> [INSTRUCTION]: Repeat precisely the span of lines below that opens with the line containing "显出萧疏的模样，仿佛阅尽了三千繁华，飒爽、疏狂、" and closes with the line containing "Restabeleceu as fronteiras de Israel, desde a", both included.

(Beginning of DATA RECORDS)

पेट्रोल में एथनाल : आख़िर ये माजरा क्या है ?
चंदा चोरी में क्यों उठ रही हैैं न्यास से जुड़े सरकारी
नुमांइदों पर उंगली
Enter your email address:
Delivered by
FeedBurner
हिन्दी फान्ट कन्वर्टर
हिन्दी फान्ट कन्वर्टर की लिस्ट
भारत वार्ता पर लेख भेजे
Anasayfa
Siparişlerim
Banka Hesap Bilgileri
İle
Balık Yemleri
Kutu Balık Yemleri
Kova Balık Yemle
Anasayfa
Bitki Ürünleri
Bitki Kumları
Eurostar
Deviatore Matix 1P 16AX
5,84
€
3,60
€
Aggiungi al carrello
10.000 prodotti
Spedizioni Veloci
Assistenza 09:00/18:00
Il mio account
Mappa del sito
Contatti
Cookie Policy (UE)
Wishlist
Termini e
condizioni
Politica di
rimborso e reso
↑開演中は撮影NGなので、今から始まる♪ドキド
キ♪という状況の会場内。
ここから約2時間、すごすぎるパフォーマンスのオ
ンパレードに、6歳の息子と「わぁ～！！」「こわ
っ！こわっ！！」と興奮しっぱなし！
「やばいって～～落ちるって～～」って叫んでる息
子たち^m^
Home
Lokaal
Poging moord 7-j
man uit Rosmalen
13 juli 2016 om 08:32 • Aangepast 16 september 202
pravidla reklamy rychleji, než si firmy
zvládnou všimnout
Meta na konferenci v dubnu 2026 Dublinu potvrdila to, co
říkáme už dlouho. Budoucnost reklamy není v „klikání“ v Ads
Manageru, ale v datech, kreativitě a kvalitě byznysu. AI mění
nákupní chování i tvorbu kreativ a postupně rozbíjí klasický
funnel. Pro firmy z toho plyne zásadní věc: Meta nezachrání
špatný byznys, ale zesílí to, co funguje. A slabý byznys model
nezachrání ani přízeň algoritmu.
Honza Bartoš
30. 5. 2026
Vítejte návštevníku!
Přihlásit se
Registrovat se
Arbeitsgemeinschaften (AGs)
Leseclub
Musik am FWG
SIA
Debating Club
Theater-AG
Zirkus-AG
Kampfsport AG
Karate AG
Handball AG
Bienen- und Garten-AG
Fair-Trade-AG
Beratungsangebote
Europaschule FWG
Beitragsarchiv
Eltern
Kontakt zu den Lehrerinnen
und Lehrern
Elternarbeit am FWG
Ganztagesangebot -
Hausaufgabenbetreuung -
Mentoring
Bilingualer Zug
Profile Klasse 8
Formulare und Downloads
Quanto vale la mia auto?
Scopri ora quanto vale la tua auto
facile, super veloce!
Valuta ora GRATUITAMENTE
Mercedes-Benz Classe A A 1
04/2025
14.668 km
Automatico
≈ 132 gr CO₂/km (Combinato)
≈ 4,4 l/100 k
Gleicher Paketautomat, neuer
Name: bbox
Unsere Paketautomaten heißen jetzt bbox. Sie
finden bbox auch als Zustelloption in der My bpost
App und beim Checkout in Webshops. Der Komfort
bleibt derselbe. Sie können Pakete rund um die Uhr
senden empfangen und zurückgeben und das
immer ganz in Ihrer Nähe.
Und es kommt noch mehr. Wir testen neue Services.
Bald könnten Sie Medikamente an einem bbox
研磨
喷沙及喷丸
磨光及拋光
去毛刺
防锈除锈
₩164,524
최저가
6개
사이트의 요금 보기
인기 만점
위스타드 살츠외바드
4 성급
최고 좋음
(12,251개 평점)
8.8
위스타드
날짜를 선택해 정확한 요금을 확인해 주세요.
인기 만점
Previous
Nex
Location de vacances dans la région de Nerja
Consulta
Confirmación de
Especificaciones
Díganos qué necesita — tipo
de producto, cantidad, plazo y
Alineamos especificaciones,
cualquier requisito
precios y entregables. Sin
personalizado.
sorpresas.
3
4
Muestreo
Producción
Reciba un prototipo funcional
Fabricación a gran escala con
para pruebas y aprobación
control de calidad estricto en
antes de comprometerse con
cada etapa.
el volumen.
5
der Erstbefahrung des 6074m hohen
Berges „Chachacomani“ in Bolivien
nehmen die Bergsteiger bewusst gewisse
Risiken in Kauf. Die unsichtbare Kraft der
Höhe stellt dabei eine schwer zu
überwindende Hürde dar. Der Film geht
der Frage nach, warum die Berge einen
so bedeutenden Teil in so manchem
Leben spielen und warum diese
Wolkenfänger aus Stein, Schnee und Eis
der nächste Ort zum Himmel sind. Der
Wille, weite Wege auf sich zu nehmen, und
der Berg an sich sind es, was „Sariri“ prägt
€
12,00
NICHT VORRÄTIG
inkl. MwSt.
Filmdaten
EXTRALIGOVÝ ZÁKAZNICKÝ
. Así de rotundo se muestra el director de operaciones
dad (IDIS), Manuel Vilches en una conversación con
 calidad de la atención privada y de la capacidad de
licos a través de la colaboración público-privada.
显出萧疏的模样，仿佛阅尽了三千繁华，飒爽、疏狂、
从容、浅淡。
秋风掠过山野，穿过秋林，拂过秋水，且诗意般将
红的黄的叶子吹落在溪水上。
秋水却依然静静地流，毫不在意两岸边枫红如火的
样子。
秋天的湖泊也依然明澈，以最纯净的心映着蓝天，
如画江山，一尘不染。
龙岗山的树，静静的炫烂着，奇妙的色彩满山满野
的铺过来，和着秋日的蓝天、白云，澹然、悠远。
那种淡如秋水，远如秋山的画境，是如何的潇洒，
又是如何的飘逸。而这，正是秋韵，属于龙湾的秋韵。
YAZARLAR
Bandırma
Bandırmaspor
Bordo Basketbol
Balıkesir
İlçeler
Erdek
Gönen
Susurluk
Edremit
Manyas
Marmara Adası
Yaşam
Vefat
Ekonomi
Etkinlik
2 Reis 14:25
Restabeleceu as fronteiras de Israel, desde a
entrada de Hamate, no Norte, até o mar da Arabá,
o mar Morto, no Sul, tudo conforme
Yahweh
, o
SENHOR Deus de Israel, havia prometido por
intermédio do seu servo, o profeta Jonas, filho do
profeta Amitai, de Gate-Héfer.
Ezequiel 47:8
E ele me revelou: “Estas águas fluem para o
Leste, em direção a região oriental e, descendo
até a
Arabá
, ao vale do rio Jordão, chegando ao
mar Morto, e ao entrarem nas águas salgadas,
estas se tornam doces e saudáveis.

(End of DATA RECORDS)

> [EXERCISE OUTPUT]:
显出萧疏的模样，仿佛阅尽了三千繁华，飒爽、疏狂、
从容、浅淡。
秋风掠过山野，穿过秋林，拂过秋水，且诗意般将
红的黄的叶子吹落在溪水上。
秋水却依然静静地流，毫不在意两岸边枫红如火的
样子。
秋天的湖泊也依然明澈，以最纯净的心映着蓝天，
如画江山，一尘不染。
龙岗山的树，静静的炫烂着，奇妙的色彩满山满野
的铺过来，和着秋日的蓝天、白云，澹然、悠远。
那种淡如秋水，远如秋山的画境，是如何的潇洒，
又是如何的飘逸。而这，正是秋韵，属于龙湾的秋韵。
YAZARLAR
Bandırma
Bandırmaspor
Bordo Basketbol
Balıkesir
İlçeler
Erdek
Gönen
Susurluk
Edremit
Manyas
Marmara Adası
Yaşam
Vefat
Ekonomi
Etkinlik
2 Reis 14:25
Restabeleceu as fronteiras de Israel, desde a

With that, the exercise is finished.